## Material supplied:
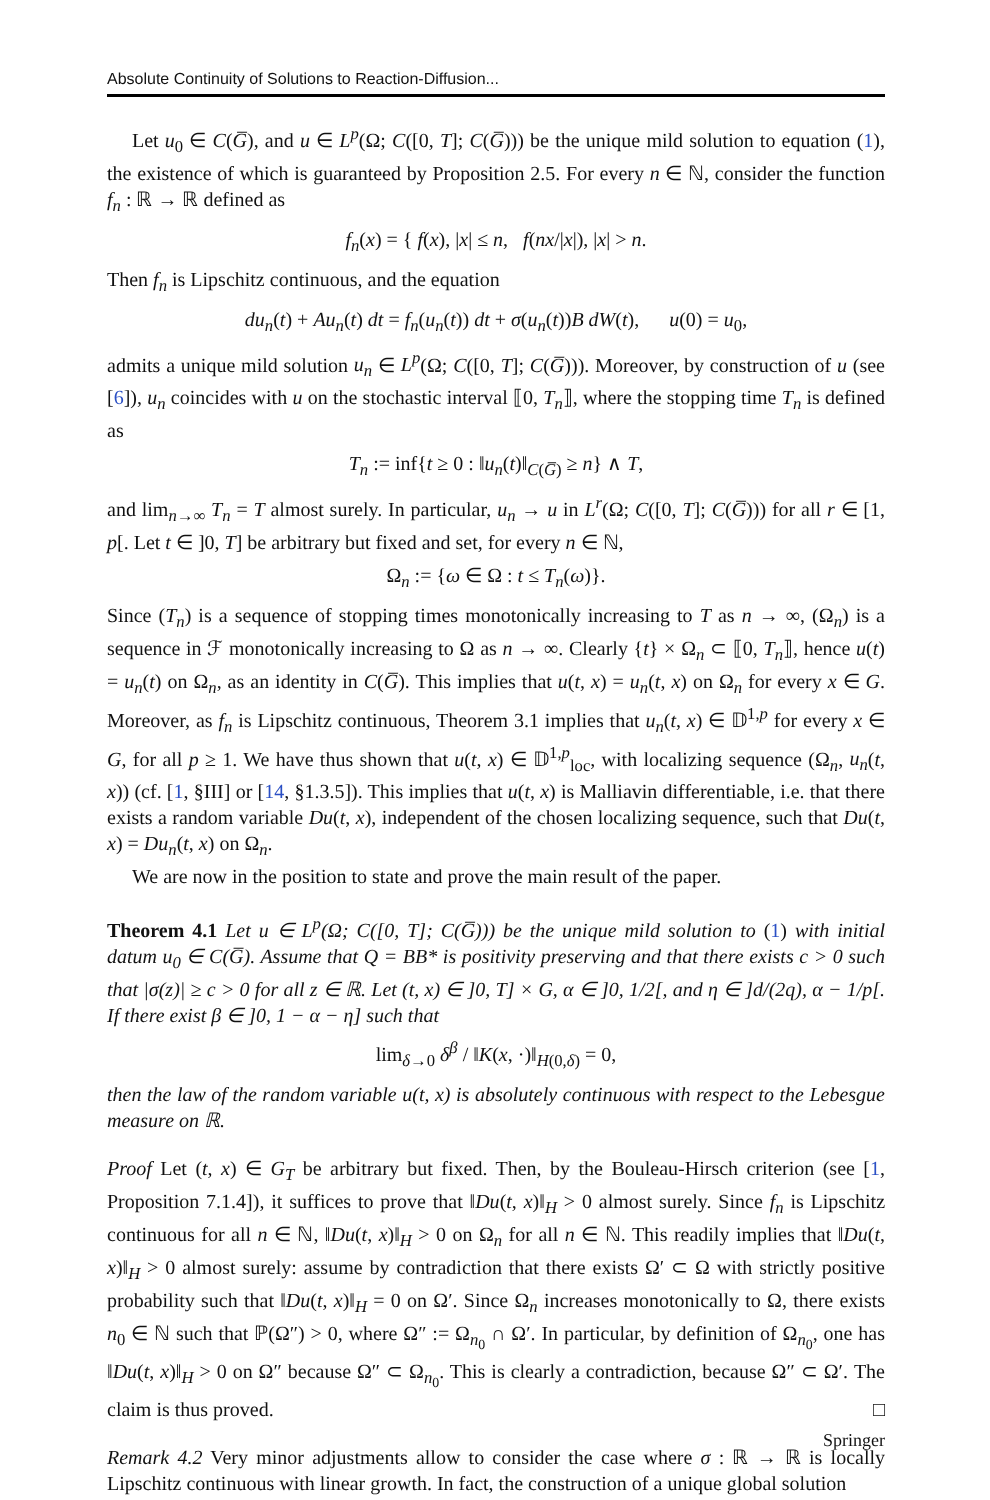Absolute Continuity of Solutions to Reaction-Diffusion...
Let u<sub>0</sub> ∈ C(G̅), and u ∈ L<sup>p</sup>(Ω; C([0, T]; C(G̅))) be the unique mild solution to equation (1), the existence of which is guaranteed by Proposition 2.5. For every n ∈ ℕ, consider the function f<sub>n</sub> : ℝ → ℝ defined as
f<sub>n</sub>(x) = { f(x), |x| ≤ n, f(nx/|x|), |x| > n.
Then f<sub>n</sub> is Lipschitz continuous, and the equation
du<sub>n</sub>(t) + Au<sub>n</sub>(t) dt = f<sub>n</sub>(u<sub>n</sub>(t)) dt + σ(u<sub>n</sub>(t))B dW(t), u(0) = u<sub>0</sub>,
admits a unique mild solution u<sub>n</sub> ∈ L<sup>p</sup>(Ω; C([0, T]; C(G̅))). Moreover, by construction of u (see [6]), u<sub>n</sub> coincides with u on the stochastic interval ⟦0, T<sub>n</sub>⟧, where the stopping time T<sub>n</sub> is defined as
T<sub>n</sub> := inf{t ≥ 0 : ‖u<sub>n</sub>(t)‖<sub>C(G̅)</sub> ≥ n} ∧ T,
and lim<sub>n→∞</sub> T<sub>n</sub> = T almost surely. In particular, u<sub>n</sub> → u in L<sup>r</sup>(Ω; C([0, T]; C(G̅))) for all r ∈ [1, p[. Let t ∈ ]0, T] be arbitrary but fixed and set, for every n ∈ ℕ,
Ω<sub>n</sub> := {ω ∈ Ω : t ≤ T<sub>n</sub>(ω)}.
Since (T<sub>n</sub>) is a sequence of stopping times monotonically increasing to T as n → ∞, (Ω<sub>n</sub>) is a sequence in ℱ monotonically increasing to Ω as n → ∞. Clearly {t} × Ω<sub>n</sub> ⊂ ⟦0, T<sub>n</sub>⟧, hence u(t) = u<sub>n</sub>(t) on Ω<sub>n</sub>, as an identity in C(G̅). This implies that u(t, x) = u<sub>n</sub>(t, x) on Ω<sub>n</sub> for every x ∈ G. Moreover, as f<sub>n</sub> is Lipschitz continuous, Theorem 3.1 implies that u<sub>n</sub>(t, x) ∈ 𝔻<sup>1,p</sup> for every x ∈ G, for all p ≥ 1. We have thus shown that u(t, x) ∈ 𝔻<sup>1,p</sup><sub>loc</sub>, with localizing sequence (Ω<sub>n</sub>, u<sub>n</sub>(t, x)) (cf. [1, §III] or [14, §1.3.5]). This implies that u(t, x) is Malliavin differentiable, i.e. that there exists a random variable Du(t, x), independent of the chosen localizing sequence, such that Du(t, x) = Du<sub>n</sub>(t, x) on Ω<sub>n</sub>.
We are now in the position to state and prove the main result of the paper.
Theorem 4.1 Let u ∈ L<sup>p</sup>(Ω; C([0, T]; C(G̅))) be the unique mild solution to (1) with initial datum u<sub>0</sub> ∈ C(G̅). Assume that Q = BB* is positivity preserving and that there exists c > 0 such that |σ(z)| ≥ c > 0 for all z ∈ ℝ. Let (t, x) ∈ ]0, T] × G, α ∈ ]0, 1/2[, and η ∈ ]d/(2q), α − 1/p[. If there exist β ∈ ]0, 1 − α − η] such that
lim<sub>δ→0</sub> δ<sup>β</sup> / ‖K(x, ·)‖<sub>H(0,δ)</sub> = 0,
then the law of the random variable u(t, x) is absolutely continuous with respect to the Lebesgue measure on ℝ.
Proof Let (t, x) ∈ G<sub>T</sub> be arbitrary but fixed. Then, by the Bouleau-Hirsch criterion (see [1, Proposition 7.1.4]), it suffices to prove that ‖Du(t, x)‖<sub>H</sub> > 0 almost surely. Since f<sub>n</sub> is Lipschitz continuous for all n ∈ ℕ, ‖Du(t, x)‖<sub>H</sub> > 0 on Ω<sub>n</sub> for all n ∈ ℕ. This readily implies that ‖Du(t, x)‖<sub>H</sub> > 0 almost surely: assume by contradiction that there exists Ω′ ⊂ Ω with strictly positive probability such that ‖Du(t, x)‖<sub>H</sub> = 0 on Ω′. Since Ω<sub>n</sub> increases monotonically to Ω, there exists n<sub>0</sub> ∈ ℕ such that ℙ(Ω″) > 0, where Ω″ := Ω<sub>n<sub>0</sub></sub> ∩ Ω′. In particular, by definition of Ω<sub>n<sub>0</sub></sub>, one has ‖Du(t, x)‖<sub>H</sub> > 0 on Ω″ because Ω″ ⊂ Ω<sub>n<sub>0</sub></sub>. This is clearly a contradiction, because Ω″ ⊂ Ω′. The claim is thus proved. □
Remark 4.2 Very minor adjustments allow to consider the case where σ : ℝ → ℝ is locally Lipschitz continuous with linear growth. In fact, the construction of a unique global solution
Springer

## Required action:
Using the records above, restate word for word the lines from the one with "0 : ‖u<sub>n</sub>(t)‖<sub>C(G̅)</sub>" through the one with "We are now in", both included.

## Output of the task:
T<sub>n</sub> := inf{t ≥ 0 : ‖u<sub>n</sub>(t)‖<sub>C(G̅)</sub> ≥ n} ∧ T,
and lim<sub>n→∞</sub> T<sub>n</sub> = T almost surely. In particular, u<sub>n</sub> → u in L<sup>r</sup>(Ω; C([0, T]; C(G̅))) for all r ∈ [1, p[. Let t ∈ ]0, T] be arbitrary but fixed and set, for every n ∈ ℕ,
Ω<sub>n</sub> := {ω ∈ Ω : t ≤ T<sub>n</sub>(ω)}.
Since (T<sub>n</sub>) is a sequence of stopping times monotonically increasing to T as n → ∞, (Ω<sub>n</sub>) is a sequence in ℱ monotonically increasing to Ω as n → ∞. Clearly {t} × Ω<sub>n</sub> ⊂ ⟦0, T<sub>n</sub>⟧, hence u(t) = u<sub>n</sub>(t) on Ω<sub>n</sub>, as an identity in C(G̅). This implies that u(t, x) = u<sub>n</sub>(t, x) on Ω<sub>n</sub> for every x ∈ G. Moreover, as f<sub>n</sub> is Lipschitz continuous, Theorem 3.1 implies that u<sub>n</sub>(t, x) ∈ 𝔻<sup>1,p</sup> for every x ∈ G, for all p ≥ 1. We have thus shown that u(t, x) ∈ 𝔻<sup>1,p</sup><sub>loc</sub>, with localizing sequence (Ω<sub>n</sub>, u<sub>n</sub>(t, x)) (cf. [1, §III] or [14, §1.3.5]). This implies that u(t, x) is Malliavin differentiable, i.e. that there exists a random variable Du(t, x), independent of the chosen localizing sequence, such that Du(t, x) = Du<sub>n</sub>(t, x) on Ω<sub>n</sub>.
We are now in the position to state and prove the main result of the paper.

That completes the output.